Pada suatu sore, Ovil memutuskan untuk berbicara dengan Pandawa. Mereka bertemu di sebuah taman yang sepi, tempat mereka biasa berbicara tentang berbagai hal. Ovil duduk dengan tatapan yang serius, sementara Pandawa menatapnya dengan cemas, seolah sudah merasakan ada yang tidak beres.
"Ada yang ingin aku bicarakan," kata Ovil dengan suara berat. "Aku tahu hubungan ini nggak mudah, dan aku nggak bisa terus membiarkan perasaan ini menggantung. Aku... aku merasa bersalah, Pandawa. Aku masih berpikir tentang Debi, dan itu mengganggu aku."
Pandawa terdiam, tidak tahu bagaimana harus merespon. "Kamu mencintai dia, ya?" tanya Pandawa pelan.
Ovil mengangguk, meskipun hatinya terasa hancur. "Aku nggak tahu harus bagaimana, Pandawa.

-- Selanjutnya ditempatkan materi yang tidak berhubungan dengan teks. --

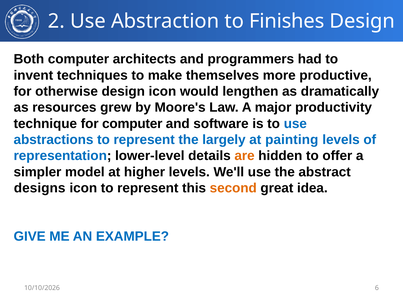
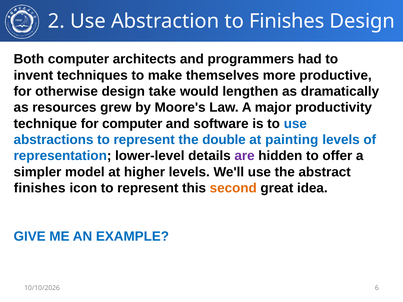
design icon: icon -> take
largely: largely -> double
are colour: orange -> purple
designs at (40, 188): designs -> finishes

Aku tahu aku harus berkomitmen padamu, tapi perasaan itu muncul lagi... Aku harus memilih antara kamu dan Debi, dan itu bukan pilihan yang mudah."
Pandawa menundukkan kepala, terlihat kecewa namun juga mengerti. "Aku tahu hubungan kita bukanlah yang mudah, Ovil. Aku sudah lama menerima kenyataan bahwa kita harus berjuang bersama, tapi aku nggak bisa memaksamu. Jika kamu merasa kamu lebih bahagia dengan Debi, aku nggak bisa menghalangi itu. Aku hanya ingin kamu jujur, Ovil."
Ovil merasakan beban yang semakin berat di dadanya. Ia tahu bahwa apapun keputusan yang diambil, seseorang pasti akan terluka. Namun, pada akhirnya, ia juga harus jujur pada dirinya sendiri.
"Debi nggak salah, dan aku nggak salah," kata Ovil pelan. "Tapi aku harus memilih jalan yang terbaik untuk diriku."
---
Bab ini adalah saat-saat introspeksi bagi kedua karakter utama. Debi berjuang untuk menerima kenyataan bahwa Ovil memilih jalan yang berbeda, sementara Ovil juga dihadapkan pada dilema antara cintanya pada Debi dan komitmennya pada Pandawa. Bab ini menggambarkan bahwa dalam cinta, tidak selalu ada jalan yang mudah, dan terkadang keputusan yang diambil akan meninggalkan bekas yang mendalam.